Another issue was startup resilience. If something failed during initialization, the game would simply show a blank screen instead of failing gracefully. Again, the game worked under ideal conditions, but the evaluator wasn’t rewarding ideal-condition engineering. It was rewarding robustness.

That was the moment when the challenge stopped feeling like a game development exercise and started feeling like a genuine engineering competition.

I went back into the project, not to redesign the gameplay, but to rethink the structure of the code itself. I separated all initialization logic into a dedicated main.js file, removed inline JavaScript entirely, and switched every script to deferred loading. I added proper error handling around startup so the user wouldn’t be left staring at a blank page if something failed. I cleaned up unnecessary DOM operations, improved the accessibility layer, and made the overall architecture feel more modular and intentional.

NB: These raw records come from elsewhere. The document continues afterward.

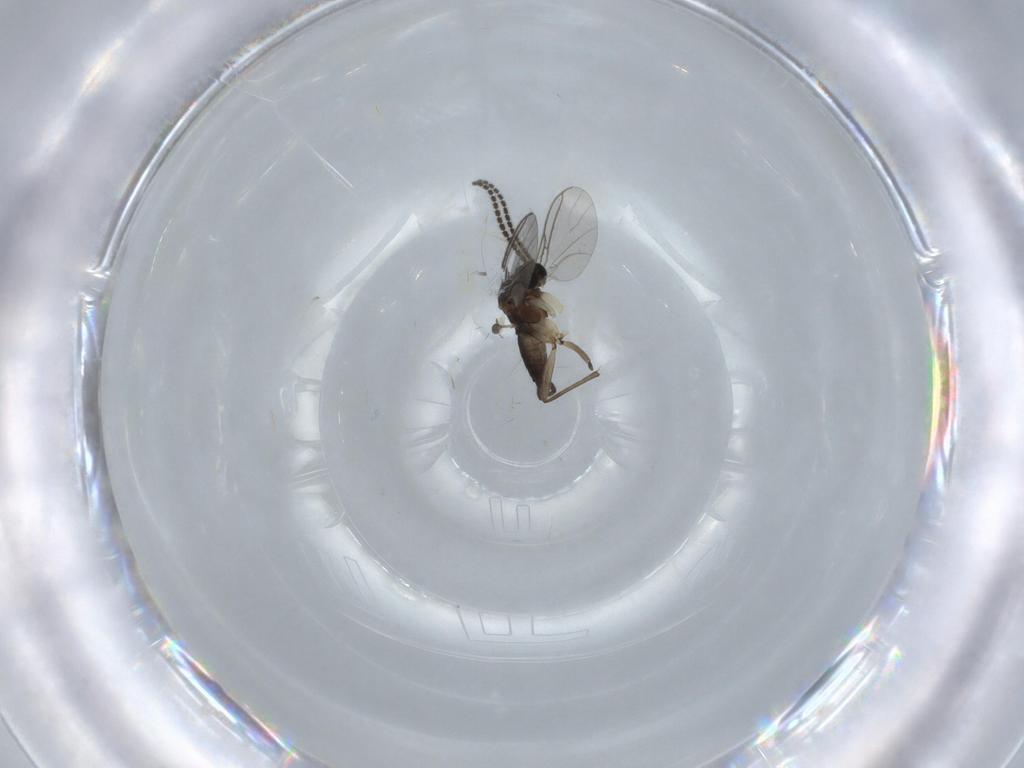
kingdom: Animalia
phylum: Arthropoda
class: Insecta
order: Diptera
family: Sciaridae
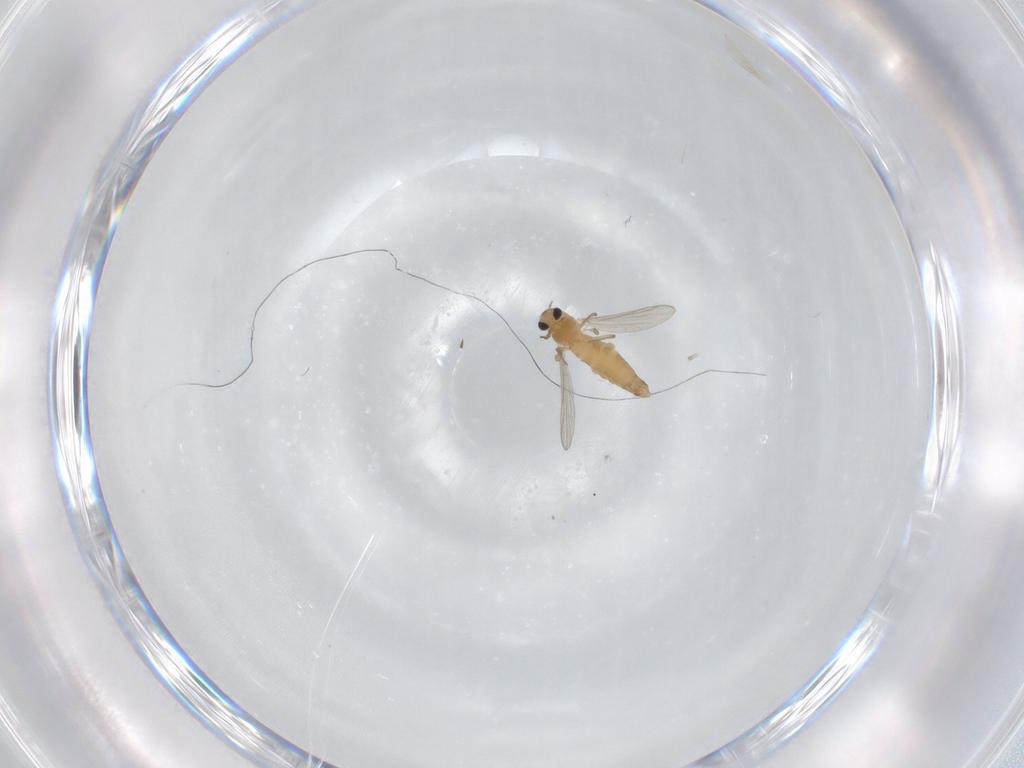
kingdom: Animalia
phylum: Arthropoda
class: Insecta
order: Diptera
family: Chironomidae
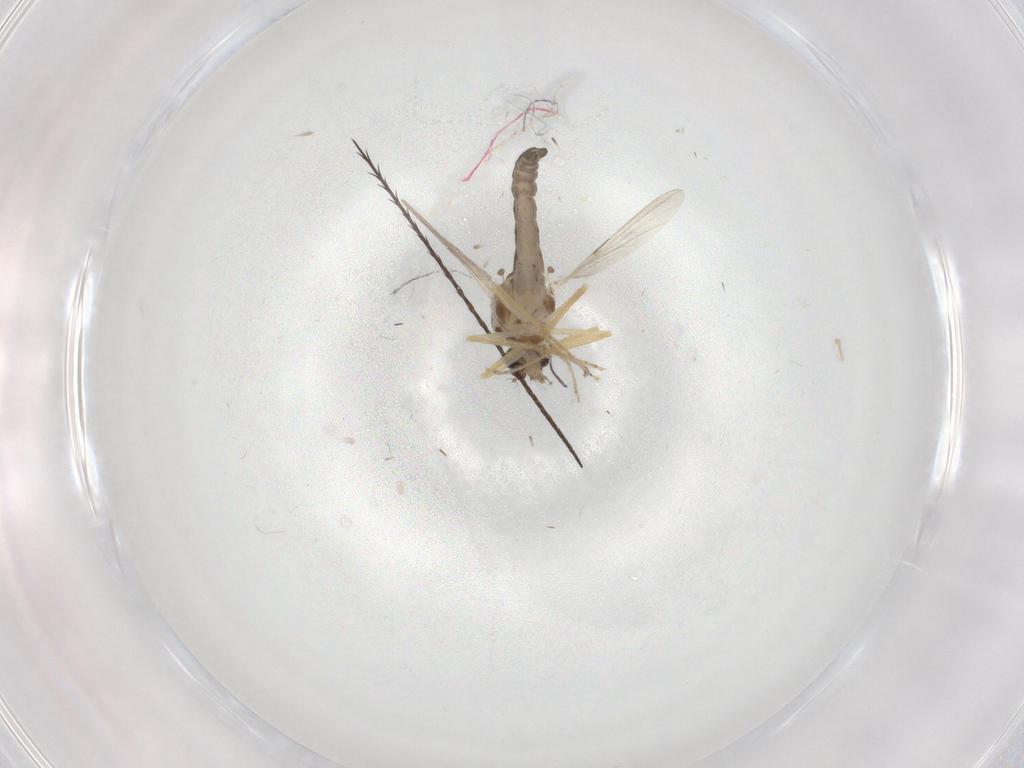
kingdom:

What surprised me was how addictive the optimization process became. Once you start seeing scores move in real time, you begin obsessing over details you normally wouldn’t even think about. One small accessibility improvement changes the evaluation. One unnecessary render removed improves performance. One architectural cleanup removes a code quality warning. The feedback loop is incredibly effective because every improvement feels measurable.

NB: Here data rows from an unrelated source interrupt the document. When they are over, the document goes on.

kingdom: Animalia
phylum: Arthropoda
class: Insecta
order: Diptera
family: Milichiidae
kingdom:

At some point, I realized I was spending more time refining the engineering than actually building the game itself.

And honestly, that’s what makes VibeCode Arena interesting.

The platform quietly exposes the difference between code that merely functions and code that is thoughtfully engineered. In a time where AI tools can generate working applications within minutes, challenges like this highlight something that still matters enormously: refinement. AI can help generate a foundation quickly, but optimization, maintainability, accessibility, and architectural thinking still require human judgment.

That became especially obvious while competing on a live leaderboard alongside both developers and AI-generated solutions. The pressure of seeing rankings update in real time changes how you think. You stop treating frontend details casually because suddenly every tiny decision has visible consequences. Script loading strategies matter. Accessibility matters. Error handling matters. Performance matters.

The funny part is that all of this happened because of a browser game about a camel running through the desert.

But that’s exactly why the challenge works so well. The prompts themselves are playful and approachable, yet underneath them is a surprisingly deep engineering exercise. You enter expecting a fun coding challenge and end up getting an unexpected lesson in frontend architecture and optimization discipline.

By the time I finally pushed my score higher and saw the evaluation bars turn green, the satisfaction had very little to do with the camel game anymore. It came from knowing the project had evolved from “something that works” into something intentionally engineered.

And I think that’s the bigger lesson these kinds of platforms reveal. Functional code is becoming easier and easier to generate. The real differentiator now is the ability to refine that code into something stable, performant, accessible, and maintainable.

That last 3% taught me far more than the first 97% ever did.

If you’re someone who enjoys frontend engineering, optimization challenges, browser game development, or simply testing how clean your coding habits really are under pressure, I genuinely recommend trying VibeCode Arena’s “Beat the Heat” challenge. Just don’t be surprised if you find yourself obsessing over tiny percentages and refreshing the leaderboard far more often than you planned.